La recherche éperdue de sécurité se retournera contre les épargnants — et principalement les futurs retraités américains — car le Trésor américain ne s’est pas gêné pour surfer sur cette demande aveugle et imprimer des centaines de milliards de dette-papier dont les Chinois ne veulent plus, et le font savoir.

La plupart des commentateurs affirment qu’ils sont piégés avec leurs 1 400 milliards de dollars de réserves de change mais rien n’interdit à Pékin de dépenser ces dollars qui leur brûlent les doigts. Pour abonder dans le sens de Thomas Chaize et d’Isabelle Mouilleseaux, nous faisons le pari qu’ils pourraient les échanger contre des matières premières et des biens d’équipement qui leur font défaut. Ils transféreraient ainsi leur risque vers leurs principaux fournisseurs, au premier rang desquels figurent les Etats-Unis.

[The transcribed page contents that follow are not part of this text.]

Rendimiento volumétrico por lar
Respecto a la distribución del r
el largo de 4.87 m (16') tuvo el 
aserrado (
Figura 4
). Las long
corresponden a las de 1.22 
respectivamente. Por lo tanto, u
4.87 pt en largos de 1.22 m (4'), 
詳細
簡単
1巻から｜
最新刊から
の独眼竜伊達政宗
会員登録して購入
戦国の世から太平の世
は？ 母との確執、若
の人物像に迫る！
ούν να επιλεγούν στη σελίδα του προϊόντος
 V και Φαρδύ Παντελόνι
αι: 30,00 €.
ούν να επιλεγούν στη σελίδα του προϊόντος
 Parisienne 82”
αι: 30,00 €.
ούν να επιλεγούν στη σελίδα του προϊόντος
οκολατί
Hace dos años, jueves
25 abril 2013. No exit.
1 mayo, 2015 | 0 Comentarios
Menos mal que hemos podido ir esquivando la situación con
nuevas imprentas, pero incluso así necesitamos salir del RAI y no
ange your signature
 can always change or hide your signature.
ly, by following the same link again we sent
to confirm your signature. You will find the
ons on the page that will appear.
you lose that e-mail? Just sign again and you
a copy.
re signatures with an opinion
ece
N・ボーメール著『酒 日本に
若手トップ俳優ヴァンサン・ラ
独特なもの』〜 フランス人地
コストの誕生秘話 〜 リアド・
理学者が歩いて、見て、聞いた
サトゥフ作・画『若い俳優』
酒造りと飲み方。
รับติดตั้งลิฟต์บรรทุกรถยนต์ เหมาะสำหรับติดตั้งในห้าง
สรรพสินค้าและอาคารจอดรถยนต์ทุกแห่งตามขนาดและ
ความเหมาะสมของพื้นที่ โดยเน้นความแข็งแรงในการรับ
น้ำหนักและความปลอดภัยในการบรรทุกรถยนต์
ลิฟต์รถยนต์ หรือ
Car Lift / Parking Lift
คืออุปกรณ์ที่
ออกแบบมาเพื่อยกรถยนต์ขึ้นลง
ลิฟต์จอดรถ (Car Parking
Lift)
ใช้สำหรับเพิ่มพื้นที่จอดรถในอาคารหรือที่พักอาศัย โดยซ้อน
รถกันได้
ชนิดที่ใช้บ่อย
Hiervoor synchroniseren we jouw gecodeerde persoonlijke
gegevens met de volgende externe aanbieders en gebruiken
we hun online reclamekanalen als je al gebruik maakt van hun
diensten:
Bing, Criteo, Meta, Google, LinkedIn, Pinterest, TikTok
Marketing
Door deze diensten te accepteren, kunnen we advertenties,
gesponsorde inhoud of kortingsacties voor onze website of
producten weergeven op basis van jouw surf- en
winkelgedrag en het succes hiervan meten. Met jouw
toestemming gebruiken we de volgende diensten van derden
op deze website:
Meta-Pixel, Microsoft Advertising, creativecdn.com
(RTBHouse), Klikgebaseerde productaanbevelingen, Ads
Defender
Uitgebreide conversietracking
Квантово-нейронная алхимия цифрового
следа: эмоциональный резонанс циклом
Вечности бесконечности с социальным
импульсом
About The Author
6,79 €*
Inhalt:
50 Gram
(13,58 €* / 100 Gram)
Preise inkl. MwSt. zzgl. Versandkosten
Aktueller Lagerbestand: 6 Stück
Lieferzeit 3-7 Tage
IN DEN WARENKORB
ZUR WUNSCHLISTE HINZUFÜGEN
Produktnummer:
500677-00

L’Iran — principal exportateur de gaz vers la Chine — a déclaré à de nombreuses reprises qu’il ne voulait plus être réglé avec des billets verts, sous quelque forme que ce soit. Tous les pays qui ont voulu suivre cet exemple — l’Irak, le Venezuela… — ont connu quelques mésaventures censées dissuader d’éventuels imitateurs.

Il en faudra davantage pour intimider Pékin… ou alors consentir à une hausse de la rémunération du dollar, c’est-à-dire du prime rate. Dans un cas comme dans l’autre, ce sont les retraités et futurs retraités américains qui paieront l’addition, en plus de l’ardoise de 13 000 milliards de dollars d’une crise qui est loin d’être terminée.